Here Deronda wavered. Feelings had lately been at work within him which
had very much modified the reluctance he would formerly have had to think
of himself as probably a Jew. And, if you like, he was romantic. That
young energy and spirit of adventure which have helped to create the
world-wide legions of youthful heroes going to seek the hidden tokens of
their birth and its inheritance of tasks, gave him a certain quivering
interest in the bare possibility that he was entering on a track like--all
the more because the track was one of thought as well as action.

"The bare possibility." He could not admit it to be more. The belief that
his father was an Englishman only grew firmer under the weak assaults of
unwarranted doubt. And that a moment should ever come in which that belief
was declared a delusion, was something of which Deronda would not say, "I
should be glad." His life-long affection for Sir Hugo, stronger than all
his resentment, made him shrink from admitting that wish.

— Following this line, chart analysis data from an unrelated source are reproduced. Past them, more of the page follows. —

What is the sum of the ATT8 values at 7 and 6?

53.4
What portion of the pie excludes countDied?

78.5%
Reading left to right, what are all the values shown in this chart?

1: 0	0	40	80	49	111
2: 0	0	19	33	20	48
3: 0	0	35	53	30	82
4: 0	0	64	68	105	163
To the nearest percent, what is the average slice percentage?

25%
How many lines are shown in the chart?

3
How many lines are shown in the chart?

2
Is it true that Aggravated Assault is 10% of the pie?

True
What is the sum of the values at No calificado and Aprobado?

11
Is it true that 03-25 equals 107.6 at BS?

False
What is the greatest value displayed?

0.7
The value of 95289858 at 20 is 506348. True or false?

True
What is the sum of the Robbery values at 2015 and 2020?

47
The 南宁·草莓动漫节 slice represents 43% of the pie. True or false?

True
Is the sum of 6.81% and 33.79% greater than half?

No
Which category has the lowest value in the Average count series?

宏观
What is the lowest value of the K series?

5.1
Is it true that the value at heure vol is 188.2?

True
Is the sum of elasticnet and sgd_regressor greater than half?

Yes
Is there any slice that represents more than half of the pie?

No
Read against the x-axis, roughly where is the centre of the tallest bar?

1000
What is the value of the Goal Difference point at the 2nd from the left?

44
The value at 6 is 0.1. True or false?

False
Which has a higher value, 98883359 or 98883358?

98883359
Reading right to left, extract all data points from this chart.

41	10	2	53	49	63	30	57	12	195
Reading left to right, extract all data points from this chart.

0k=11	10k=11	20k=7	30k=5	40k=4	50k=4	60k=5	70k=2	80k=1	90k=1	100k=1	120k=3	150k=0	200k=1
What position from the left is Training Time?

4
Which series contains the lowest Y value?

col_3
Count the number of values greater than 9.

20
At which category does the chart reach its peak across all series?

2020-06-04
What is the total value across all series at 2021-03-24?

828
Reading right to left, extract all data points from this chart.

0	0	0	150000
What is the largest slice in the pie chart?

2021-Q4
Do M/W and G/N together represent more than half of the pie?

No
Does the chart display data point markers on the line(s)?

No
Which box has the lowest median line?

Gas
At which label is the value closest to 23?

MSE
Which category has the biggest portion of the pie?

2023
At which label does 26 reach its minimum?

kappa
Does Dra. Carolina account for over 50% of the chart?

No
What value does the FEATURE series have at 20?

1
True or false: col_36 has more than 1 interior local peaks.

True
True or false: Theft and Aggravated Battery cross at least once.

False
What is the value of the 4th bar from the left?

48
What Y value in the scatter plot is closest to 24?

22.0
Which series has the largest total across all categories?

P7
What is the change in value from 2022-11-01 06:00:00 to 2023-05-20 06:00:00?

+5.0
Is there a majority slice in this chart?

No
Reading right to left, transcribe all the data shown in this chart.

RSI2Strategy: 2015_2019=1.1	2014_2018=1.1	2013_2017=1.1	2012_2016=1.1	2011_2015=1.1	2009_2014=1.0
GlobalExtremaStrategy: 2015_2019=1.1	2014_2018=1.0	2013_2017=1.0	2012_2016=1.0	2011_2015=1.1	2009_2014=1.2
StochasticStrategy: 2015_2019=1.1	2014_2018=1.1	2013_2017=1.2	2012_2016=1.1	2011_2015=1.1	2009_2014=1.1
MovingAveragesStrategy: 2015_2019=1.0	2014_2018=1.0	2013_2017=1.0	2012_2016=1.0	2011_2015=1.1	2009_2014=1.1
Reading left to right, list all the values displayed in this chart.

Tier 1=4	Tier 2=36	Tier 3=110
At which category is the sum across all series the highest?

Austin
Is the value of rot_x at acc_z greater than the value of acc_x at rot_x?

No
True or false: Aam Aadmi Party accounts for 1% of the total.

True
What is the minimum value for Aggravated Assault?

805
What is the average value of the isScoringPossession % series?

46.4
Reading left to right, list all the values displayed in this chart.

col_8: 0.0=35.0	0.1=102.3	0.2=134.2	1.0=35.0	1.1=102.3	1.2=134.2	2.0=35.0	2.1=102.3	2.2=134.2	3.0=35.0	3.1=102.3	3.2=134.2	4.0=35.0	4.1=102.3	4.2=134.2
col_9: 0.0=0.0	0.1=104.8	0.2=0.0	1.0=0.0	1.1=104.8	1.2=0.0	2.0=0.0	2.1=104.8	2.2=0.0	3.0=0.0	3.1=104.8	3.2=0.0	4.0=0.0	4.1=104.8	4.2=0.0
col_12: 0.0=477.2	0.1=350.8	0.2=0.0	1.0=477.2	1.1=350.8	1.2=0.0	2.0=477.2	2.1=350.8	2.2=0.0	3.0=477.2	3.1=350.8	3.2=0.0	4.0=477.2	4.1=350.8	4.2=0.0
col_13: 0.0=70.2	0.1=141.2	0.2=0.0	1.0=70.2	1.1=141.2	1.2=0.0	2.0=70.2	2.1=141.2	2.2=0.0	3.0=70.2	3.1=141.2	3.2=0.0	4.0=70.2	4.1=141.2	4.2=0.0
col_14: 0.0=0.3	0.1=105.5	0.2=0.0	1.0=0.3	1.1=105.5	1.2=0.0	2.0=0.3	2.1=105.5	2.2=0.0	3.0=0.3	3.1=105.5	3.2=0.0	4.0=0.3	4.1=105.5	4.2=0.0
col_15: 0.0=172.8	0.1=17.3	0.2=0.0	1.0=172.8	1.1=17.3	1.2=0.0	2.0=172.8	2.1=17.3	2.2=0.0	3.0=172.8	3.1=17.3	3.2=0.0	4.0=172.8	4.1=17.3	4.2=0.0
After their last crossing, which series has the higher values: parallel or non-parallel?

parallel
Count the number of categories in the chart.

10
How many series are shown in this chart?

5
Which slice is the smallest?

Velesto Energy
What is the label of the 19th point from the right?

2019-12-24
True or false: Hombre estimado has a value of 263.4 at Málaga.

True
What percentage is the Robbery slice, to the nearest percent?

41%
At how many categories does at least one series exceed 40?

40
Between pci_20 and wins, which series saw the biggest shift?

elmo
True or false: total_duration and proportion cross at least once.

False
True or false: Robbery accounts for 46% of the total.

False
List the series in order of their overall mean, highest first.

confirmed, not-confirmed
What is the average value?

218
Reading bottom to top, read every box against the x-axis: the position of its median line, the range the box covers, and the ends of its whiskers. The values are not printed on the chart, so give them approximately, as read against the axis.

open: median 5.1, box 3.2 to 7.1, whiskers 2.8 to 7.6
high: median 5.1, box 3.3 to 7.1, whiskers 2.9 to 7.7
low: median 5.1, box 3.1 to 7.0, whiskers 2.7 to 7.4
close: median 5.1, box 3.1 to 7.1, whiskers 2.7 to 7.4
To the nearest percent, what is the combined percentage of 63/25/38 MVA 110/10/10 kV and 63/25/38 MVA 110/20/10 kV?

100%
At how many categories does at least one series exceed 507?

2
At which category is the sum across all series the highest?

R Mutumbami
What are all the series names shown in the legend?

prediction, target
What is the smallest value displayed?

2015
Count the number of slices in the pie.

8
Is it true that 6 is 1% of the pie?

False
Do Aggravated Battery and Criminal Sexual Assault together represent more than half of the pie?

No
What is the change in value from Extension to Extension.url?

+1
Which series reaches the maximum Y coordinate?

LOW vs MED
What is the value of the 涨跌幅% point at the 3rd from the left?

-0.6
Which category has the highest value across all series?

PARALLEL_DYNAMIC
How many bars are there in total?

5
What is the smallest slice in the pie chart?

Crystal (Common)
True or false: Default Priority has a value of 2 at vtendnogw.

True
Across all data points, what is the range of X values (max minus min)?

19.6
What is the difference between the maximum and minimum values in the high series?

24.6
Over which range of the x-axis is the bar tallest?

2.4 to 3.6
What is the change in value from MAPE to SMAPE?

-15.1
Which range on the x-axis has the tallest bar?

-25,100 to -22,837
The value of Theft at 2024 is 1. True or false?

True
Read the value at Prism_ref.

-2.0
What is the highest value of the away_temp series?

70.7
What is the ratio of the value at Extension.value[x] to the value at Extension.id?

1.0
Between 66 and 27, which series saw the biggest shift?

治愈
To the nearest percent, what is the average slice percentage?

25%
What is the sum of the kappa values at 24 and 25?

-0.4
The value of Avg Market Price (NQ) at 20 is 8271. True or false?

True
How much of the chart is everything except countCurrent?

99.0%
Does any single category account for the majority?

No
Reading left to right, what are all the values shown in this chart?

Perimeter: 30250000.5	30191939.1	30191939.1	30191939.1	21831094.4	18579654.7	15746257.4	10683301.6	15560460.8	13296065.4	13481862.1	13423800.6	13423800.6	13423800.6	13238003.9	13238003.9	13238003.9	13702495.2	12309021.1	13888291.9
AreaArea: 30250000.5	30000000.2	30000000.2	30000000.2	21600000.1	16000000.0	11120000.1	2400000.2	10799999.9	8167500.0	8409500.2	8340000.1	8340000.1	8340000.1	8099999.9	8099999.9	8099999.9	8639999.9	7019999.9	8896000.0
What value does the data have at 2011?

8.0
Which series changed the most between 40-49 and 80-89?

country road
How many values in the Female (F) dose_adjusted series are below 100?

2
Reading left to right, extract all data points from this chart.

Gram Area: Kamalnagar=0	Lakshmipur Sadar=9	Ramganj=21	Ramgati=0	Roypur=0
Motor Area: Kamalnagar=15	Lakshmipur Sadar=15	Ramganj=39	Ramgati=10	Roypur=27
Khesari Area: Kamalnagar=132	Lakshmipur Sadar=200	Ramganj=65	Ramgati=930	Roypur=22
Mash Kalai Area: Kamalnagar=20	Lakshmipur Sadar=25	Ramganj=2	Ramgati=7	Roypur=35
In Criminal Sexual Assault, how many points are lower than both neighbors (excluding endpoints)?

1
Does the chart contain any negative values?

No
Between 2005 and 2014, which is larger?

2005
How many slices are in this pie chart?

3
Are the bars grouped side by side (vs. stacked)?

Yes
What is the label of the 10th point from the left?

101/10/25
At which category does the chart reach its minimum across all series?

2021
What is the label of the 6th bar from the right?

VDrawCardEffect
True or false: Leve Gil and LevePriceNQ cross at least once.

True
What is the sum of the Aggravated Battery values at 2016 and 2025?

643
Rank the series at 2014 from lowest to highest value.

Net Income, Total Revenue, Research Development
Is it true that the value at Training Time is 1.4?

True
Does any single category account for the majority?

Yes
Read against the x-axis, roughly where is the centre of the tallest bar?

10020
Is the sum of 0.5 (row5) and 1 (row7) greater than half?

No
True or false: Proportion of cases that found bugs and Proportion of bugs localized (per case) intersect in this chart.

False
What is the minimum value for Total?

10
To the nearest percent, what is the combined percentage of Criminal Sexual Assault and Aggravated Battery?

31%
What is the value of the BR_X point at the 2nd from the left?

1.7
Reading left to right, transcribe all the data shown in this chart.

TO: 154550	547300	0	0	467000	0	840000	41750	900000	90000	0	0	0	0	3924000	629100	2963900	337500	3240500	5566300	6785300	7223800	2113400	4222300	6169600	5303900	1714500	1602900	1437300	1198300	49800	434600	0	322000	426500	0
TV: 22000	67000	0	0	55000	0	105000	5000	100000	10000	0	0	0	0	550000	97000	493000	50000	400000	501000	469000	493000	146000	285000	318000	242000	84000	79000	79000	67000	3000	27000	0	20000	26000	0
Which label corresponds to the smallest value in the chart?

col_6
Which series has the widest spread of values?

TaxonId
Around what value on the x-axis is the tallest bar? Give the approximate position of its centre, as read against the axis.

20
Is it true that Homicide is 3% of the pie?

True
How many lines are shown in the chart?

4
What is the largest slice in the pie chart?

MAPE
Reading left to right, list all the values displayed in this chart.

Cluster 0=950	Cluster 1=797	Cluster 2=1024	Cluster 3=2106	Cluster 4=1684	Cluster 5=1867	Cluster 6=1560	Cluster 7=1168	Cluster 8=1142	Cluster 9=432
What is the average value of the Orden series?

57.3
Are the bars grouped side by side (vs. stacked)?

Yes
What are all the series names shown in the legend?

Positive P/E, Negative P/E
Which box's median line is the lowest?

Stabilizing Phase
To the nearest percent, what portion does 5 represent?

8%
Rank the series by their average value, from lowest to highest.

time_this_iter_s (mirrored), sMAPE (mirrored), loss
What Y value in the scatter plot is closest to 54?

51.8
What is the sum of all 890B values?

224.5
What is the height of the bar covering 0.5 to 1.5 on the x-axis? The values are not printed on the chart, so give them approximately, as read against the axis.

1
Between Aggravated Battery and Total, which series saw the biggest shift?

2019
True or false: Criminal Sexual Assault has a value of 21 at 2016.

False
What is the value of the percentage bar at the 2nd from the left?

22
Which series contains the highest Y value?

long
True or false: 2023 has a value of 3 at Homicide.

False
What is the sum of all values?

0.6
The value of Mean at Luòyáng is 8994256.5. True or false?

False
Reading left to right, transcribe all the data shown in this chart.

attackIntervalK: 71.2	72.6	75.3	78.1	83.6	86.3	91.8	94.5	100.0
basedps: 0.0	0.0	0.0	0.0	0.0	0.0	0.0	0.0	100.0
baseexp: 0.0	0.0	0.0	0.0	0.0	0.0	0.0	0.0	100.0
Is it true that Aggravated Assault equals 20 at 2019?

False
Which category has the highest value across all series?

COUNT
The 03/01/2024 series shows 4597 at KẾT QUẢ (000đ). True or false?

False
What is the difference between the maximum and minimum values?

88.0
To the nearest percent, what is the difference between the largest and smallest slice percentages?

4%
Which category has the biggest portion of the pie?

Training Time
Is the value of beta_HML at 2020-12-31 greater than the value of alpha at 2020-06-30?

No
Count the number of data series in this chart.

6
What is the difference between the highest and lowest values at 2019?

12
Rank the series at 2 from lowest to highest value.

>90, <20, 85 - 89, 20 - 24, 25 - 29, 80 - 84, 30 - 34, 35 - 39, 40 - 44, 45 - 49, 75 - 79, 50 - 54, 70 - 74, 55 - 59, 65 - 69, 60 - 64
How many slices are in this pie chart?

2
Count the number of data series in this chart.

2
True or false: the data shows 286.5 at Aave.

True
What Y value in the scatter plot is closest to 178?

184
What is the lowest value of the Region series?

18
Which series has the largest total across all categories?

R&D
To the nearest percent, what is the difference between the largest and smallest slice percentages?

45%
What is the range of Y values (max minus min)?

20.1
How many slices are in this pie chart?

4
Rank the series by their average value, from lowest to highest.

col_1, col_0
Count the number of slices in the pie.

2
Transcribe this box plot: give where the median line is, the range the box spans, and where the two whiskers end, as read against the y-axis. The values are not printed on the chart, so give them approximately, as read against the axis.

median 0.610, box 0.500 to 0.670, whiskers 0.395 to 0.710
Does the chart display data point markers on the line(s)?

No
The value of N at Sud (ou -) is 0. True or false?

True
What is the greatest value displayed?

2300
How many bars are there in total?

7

Which way soever the truth might lie, he repeated to himself what he had
said to Mordecai--that he could not without farther reasons undertake to
hasten its discovery. Nay, he was tempted now to regard his uncertainty as
a condition to be cherished for the present. If further intercourse
revealed nothing but illusions as what he was expected to share in, the
want of any valid evidence that he was a Jew might save Mordecai the worst
shock in the refusal of fraternity. It might even be justifiable to use
the uncertainty on this point in keeping up a suspense which would induce
Mordecai to accept those offices of friendship that Deronda longed to urge
on him.

These were the meditations that busied Deronda in the interval of four
days before he could fulfill his promise to call for Mordecai at Ezra
Cohen's, Sir Hugo's demands on him often lasting to an hour so late as to
put the evening expedition to Holborn out of the question.